Kegiatan penggergajian kayu berpotensi menimbulkan kecelakaan kerja. Berdasarkan suervei
awal yang dilakukan kepada 12 pekerja di pengeergajian kayu Kecamatan Tengaran Kabupaten
Semarang 63% orang mengalami kecelakaan kerja yaitu jari tangan tersayat, terpotong pisau
mesin gergaji, jari kaki tertimpa papan/kayu, tertimpa kayu gelondongan dan terjatuh,
Penelitian ini bertujuan untuk menganalisis hubungan tindakan tidak aman dengan kejadian
kecelakaan kerja pada pekerja penggergajian kayu di Kecamatan Tengaran Kabupaten
Semarang.
Metode : Jenis penelitian ini adalah penelitian kuantitatif dengan desain observasional analitik
dengan pendekatan cross sectional.
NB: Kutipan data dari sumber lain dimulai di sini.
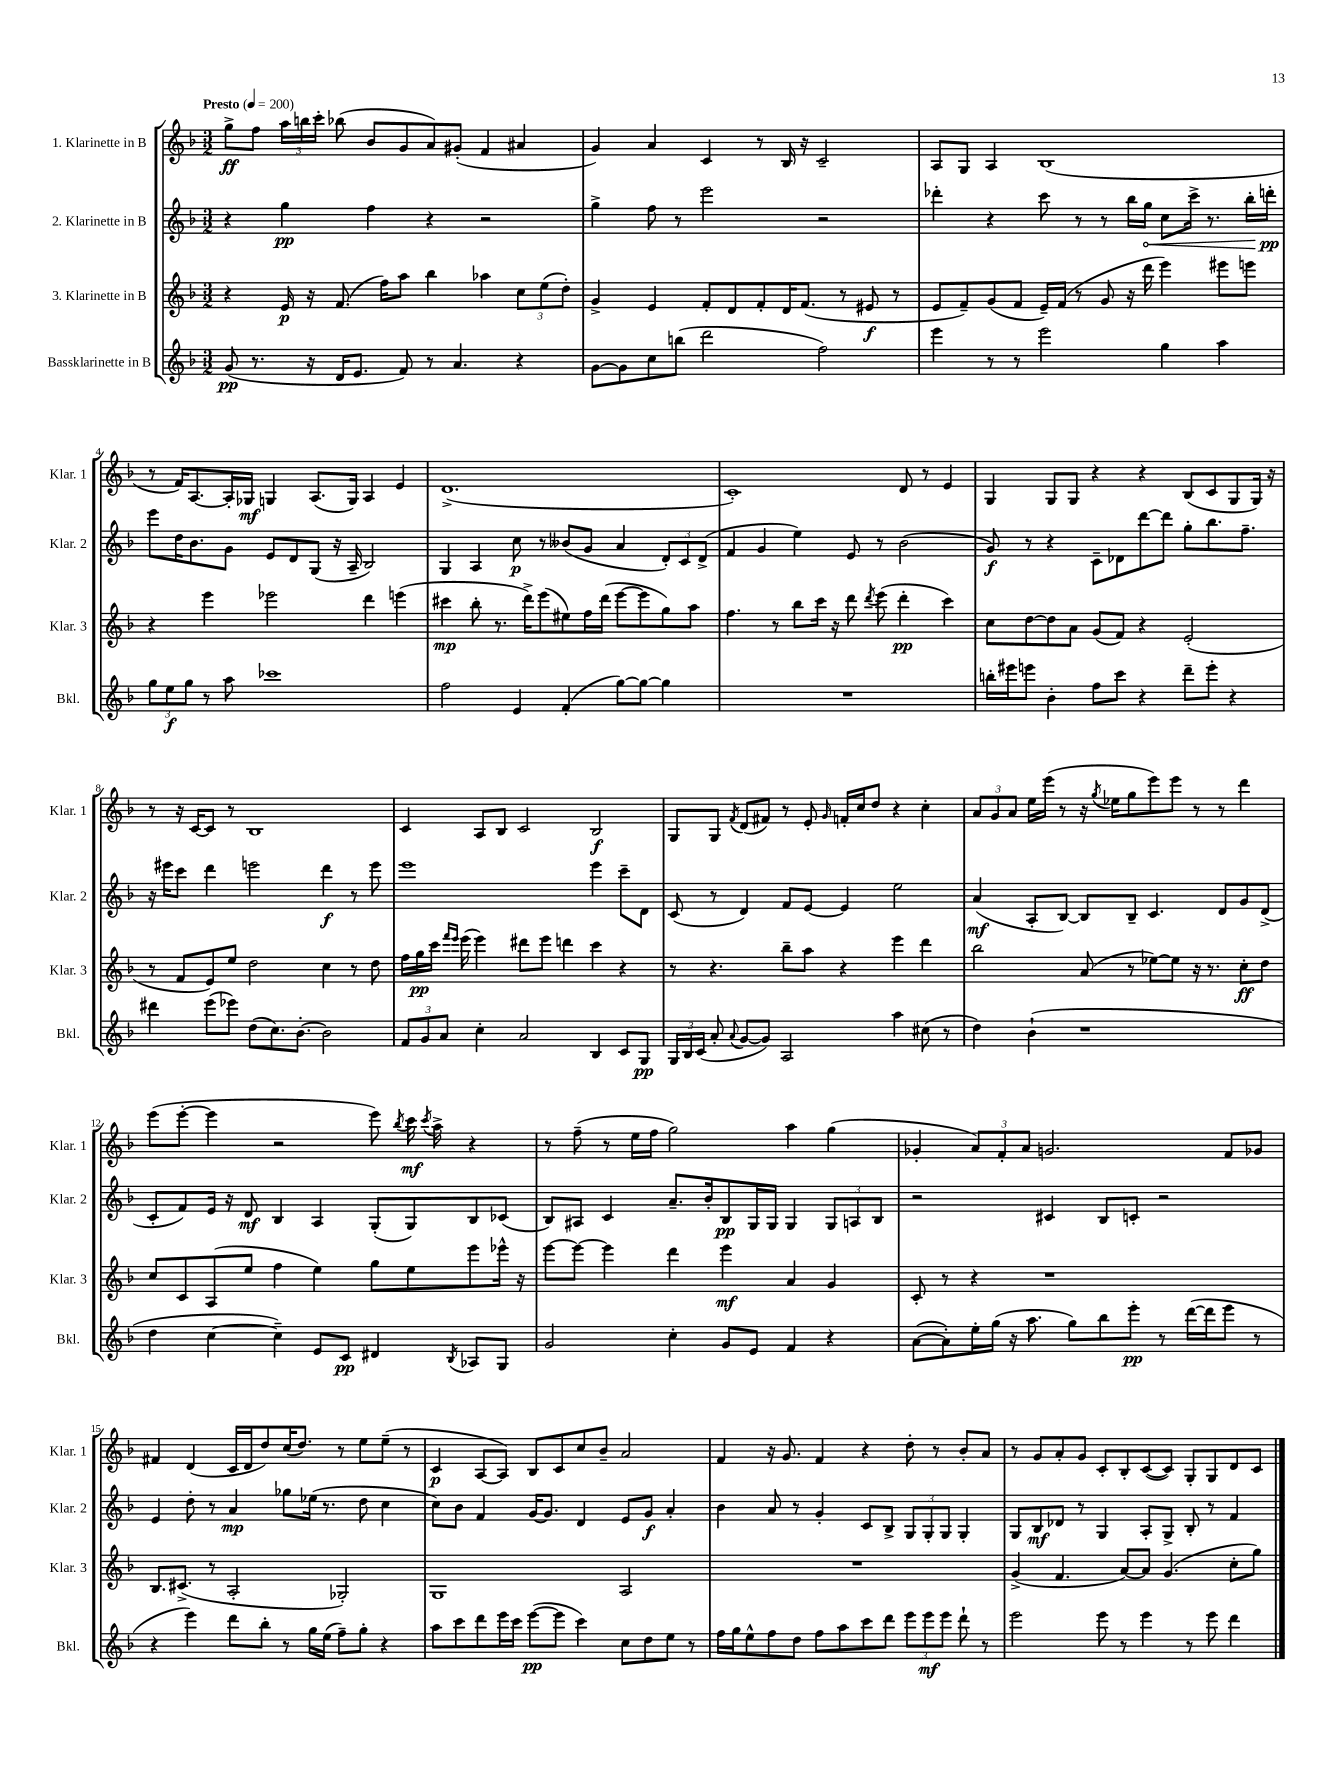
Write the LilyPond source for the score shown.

<<
\new StaffGroup <<
\new Staff = "s0" \with { instrumentName = "1. Klarinette in B" shortInstrumentName = "Klar. 1" } {
    \clef treble \key f \major \numericTimeSignature \time 3/2 \tempo "Presto" 4 = 200
    \autoBeamOff g''8[->\ff f''8] \tuplet 3/2 { a''16[ b''16 c'''16]-. } bes''8( bes'8[ g'8 a'8) gis'8]-.( f'4 ais'4 |
    g'4) a'4 c'4 r8 bes16 r16 c'2-- |
    a8[ g8] a4 bes1( |
    r8 f'16[) a8.~ a16-. ges16]\mf g4 a8.[( g16]) a4 e'4 |
    d'1.->( |
    c'1-.) d'8 r8 e'4 |
    g4 g8[ g8] r4 r4 bes8[( c'8 g8 g16]) r16 |
    r8 r16 c'16[~ c'8] r8 bes1 |
    c'4 a8[ bes8] c'2 bes2\f |
    g8[ g8] \acciaccatura { f'8 } d'8[( fis'8]) r8 e'8-. \grace { g'16 } f'16[-. c''16 d''8] r4 c''4-. |
    \tuplet 3/2 { a'8[ g'8 a'8] } e''16[ e'''16]( r8 r16 \acciaccatura { g''8 } ees''16[ g''8 e'''8) e'''8] r8 r8 d'''4 |
    e'''8[( e'''8]~-. e'''4 r2 e'''8) \acciaccatura { bes''8 } c'''16\mf \acciaccatura { c'''8 } a''16-> r4 |
    r8 f''8--( r8 e''16[ f''16] g''2) a''4 g''4( |
    ges'4-. \tuplet 3/2 { a'8[) f'8-. a'8] } g'2. f'8[ ges'8] |
    fis'4 d'4( c'16[ d'16 d''8) c''16( d''8.]) r8 e''8[ e''8]--( r8 |
    c'4\p a8[~ a8]) bes8[ c'8 c''8 bes'8]-- a'2 |
    f'4 r16 g'8. f'4 r4 d''8-. r8 bes'8[-. a'8] |
    r8 g'8[ a'8-. g'8] c'8[-. bes8-. c'8~( c'8]) g8[-. g8 d'8 c'8] \bar "|." |
}
\new Staff = "s1" \with { instrumentName = "2. Klarinette in B" shortInstrumentName = "Klar. 2" } {
    \clef treble \key f \major \numericTimeSignature \time 3/2
    \autoBeamOff r4 g''4\pp f''4 r4 r2 |
    g''4-> f''8 r8 e'''2 r2 |
    des'''4-. r4 c'''8 r8 r8 bes''16[ \once \override Hairpin.circled-tip = ##t g''16]\< c''8[ c'''16]-> r8. bes''16[-. d'''16]-.\pp\! |
    e'''8[ d''16 bes'8. g'8] e'8[ d'8 g8]( r16 a16-- bes2) |
    g4 a4 c''8\p r8 beses'8[( g'8] a'4 \tuplet 3/2 { d'8[-.) c'8 d'8]->( } |
    f'4 g'4 e''4) e'8 r8 bes'2( |
    g'8\f) r8 r4 c'8[-- des'8 d'''8~ d'''8] g''8[-. bes''8. f''8.]-- |
    r16 eis'''16[ c'''8] d'''4 e'''2 d'''4\f r8 e'''8 |
    e'''1 e'''4 c'''8[-- d'8] |
    c'8( r8 d'4) f'8[ e'8]~ e'4 e''2 |
    a'4\mf( a8[-. bes8]~) bes8[ bes8]-- c'4. d'8[ g'8 d'8]->( |
    c'8[-. f'8) e'16] r16 d'8\mf bes4 a4 g8[-.( g8) bes8 ces'8]( |
    bes8[) ais8] c'4 a'8.[-- bes'16-. bes8\pp g16 g16] g4 \tuplet 3/2 { g8[ a8 bes8] } |
    r2 cis'4 bes8[ c'8]-. r2 |
    e'4 d''8-. r8 a'4\mp ges''8[ ees''16]( r8. d''8 c''4 |
    c''8[) bes'8] f'4 g'16[~ g'8.] d'4 e'8[ g'8]\f a'4-. |
    bes'4 a'8 r8 g'4-. c'8[ bes8]-> \tuplet 3/2 { g8[ g8-. g8] } g4-. |
    g8[ bes8\mf des'8] r8 g4 a8[-. g8]-> bes8-. r8 f'4 \bar "|." |
}
\new Staff = "s2" \with { instrumentName = "3. Klarinette in B" shortInstrumentName = "Klar. 3" } {
    \clef treble \key f \major \numericTimeSignature \time 3/2
    \autoBeamOff r4 e'16\p r16 f'8.( f''16[) a''8] bes''4 aes''4 \tuplet 3/2 { c''8[ e''8( d''8]-.) } |
    g'4-> e'4 f'8[-. d'8 f'8-. d'16 f'8.]( r8 eis'8\f r8 |
    e'8[ f'8--) g'8( f'8] e'16[--) f'16]( r8 g'8 r16 d'''16 e'''4) eis'''8[ e'''8] |
    r4 e'''4 ees'''2 d'''4 e'''4( |
    cis'''4\mp bes''8-. r8. d'''16[->) e'''8( eis''8) f''16 d'''16]( e'''8[~ e'''8 g''8) a''8] |
    f''4. r8 bes''8[ c'''16] r16 d'''8 \acciaccatura { d'''8 } e'''8( d'''4-.\pp c'''4) |
    c''8[ d''8~ d''8 a'8] g'8[( f'8]) r4 e'2-.( |
    r8 f'8[ e'8) e''8] d''2 c''4 r8 d''8 |
    f''16[ g''16\pp c'''16] \grace { f'''16[ e'''16] } e'''16( e'''4) dis'''8[ e'''8] d'''4 c'''4 r4 |
    r8 r4. bes''8[-- a''8] r4 e'''4 d'''4 |
    bes''2 a'8( r8 ees''8[~) ees''8] r16 r8. c''8[-.\ff d''8] |
    c''8[ c'8 a8( e''8] f''4 e''4) g''8[ e''8 e'''8 ees'''16]-^ r16 |
    e'''8[~ e'''8]~ e'''4 d'''4 e'''4\mf a'4 g'4 |
    c'8-. r8 r4 r1 |
    bes8.[ cis'8.]->( r8 a2-. ges2-.) |
    g1 a2 |
    R1. |
    g'4->( f'4. a'8[~) a'8] g'4.( c''8[-. g''8]) \bar "|." |
}
\new Staff = "s3" \with { instrumentName = "Bassklarinette in B" shortInstrumentName = "Bkl." } {
    \clef treble \key f \major \numericTimeSignature \time 3/2
    \autoBeamOff g'8\pp( r8. r16 d'16[ e'8.] f'8) r8 a'4. r4 |
    g'8[~ g'8 c''8 b''8]( d'''2 f''2) |
    e'''4 r8 r8 e'''2 g''4 a''4 |
    \tuplet 3/2 { g''8[ e''8\f g''8] } r8 a''8 ces'''1 |
    f''2 e'4 f'4-.( g''8[~) g''8]~ g''4 |
    R1. |
    b''16[-. eis'''16 e'''8] bes'4-. f''8[ c'''8] r4 d'''8[-- e'''8]-. r4 |
    dis'''4 e'''8[( ees'''8]) d''8[( c''8.) bes'8.]~-. bes'2 |
    \tuplet 3/2 { f'8[ g'8 a'8] } c''4-. a'2 bes4 c'8[ g8]\pp |
    \tuplet 3/2 { g16[ bes16 c'16]( } a'8-. \appoggiatura { a'8 } g'8[~ g'8]) a2 a''4 cis''8( r8 |
    d''4) bes'4-!( r1 |
    d''4 c''4~ c''4--) e'8[ c'8]\pp dis'4 \acciaccatura { bes8 } aes8[ g8] |
    g'2 c''4-. g'8[ e'8] f'4 r4 |
    a'8[~( a'8-.) e''16-. g''16]( r16 a''8. g''8[) bes''8 e'''8]-.\pp r8 d'''16[~( d'''16 e'''8] r8 |
    r4 e'''4) d'''8[ bes''8]-. r8 g''16[ e''16]( f''8[--) g''8]-. r4 |
    a''8[ c'''8 d'''8 e'''16 c'''16] e'''8[~\pp( e'''8] c'''4) c''8[ d''8 e''8] r8 |
    f''16[ g''16 e''8-^ f''8 d''8] f''8[ a''8 c'''8 d'''8] \tuplet 3/2 { e'''8[ e'''8\mf e'''8] } d'''8-! r8 |
    e'''2 e'''8 r8 e'''4 r8 e'''8 d'''4 \bar "|." |
}
>>
>>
Sampel dalam penelitian adalah 80 pekerja penggergajian
kayu di Kecamatan Tengaran Kabupaten Semarang dengan menggunakan rumus besar
populasi (N) tidak diketahui menggunakan rumus Lameshow. Teknik pengambilan sampe
adalah probalility sampling dengan metode quota sampling. Teknik analisis data menggunakan
ujistatistik Chi Square. Dalam penelitian ini menggunakan instrumen berupa kuesioner, lembar
observasi dan kamera.
Hasil : uji Chi-Square menunjukkan bahwa semua tindakan tidak aman (bekerja sambil
merokok, mengobrol ketika bekerja, bergurau saat bekerja, bekerja terlalu cepat, pengguanaan
alat pelindung diri saat bekerja) memiliki hubungan dengan kejadian kecelekaan kerja pada
pekerja penggergajian kayu di Kecamatan Tengaran Kabupaten Semarang dengan nilai bekerja
sambil merokok p=0,042, mengobrol ketika bekerja p=0,003, bergurau saat bekerja p=0,023,
bekerja terlalu cepat p=0,046, penggunaan alat pelindung diri saat bekerja p=0,003
Kesimpulan : ada hubungan antara tindakan tidak aman (bekerja sambil merokok p=0,042,
mengobrol ketika bekerja p=0,003, bergurau saat bekerja p=0,023, bekerja terlalu cepat
p=0,046, penggunaan alat pelindung diri saat bekerja p=0,003) dengan kejadian kecelakaan
kerja. Pekerja diharapkan senantiasa berperilaku aman saat bekerja dan pemilik penggergajian
kayu melakukan pengawasan secara maksimal kepada pekerja penggergajian kayu terhadap
perilaku tidak aman yang dilakukan saat bekerja.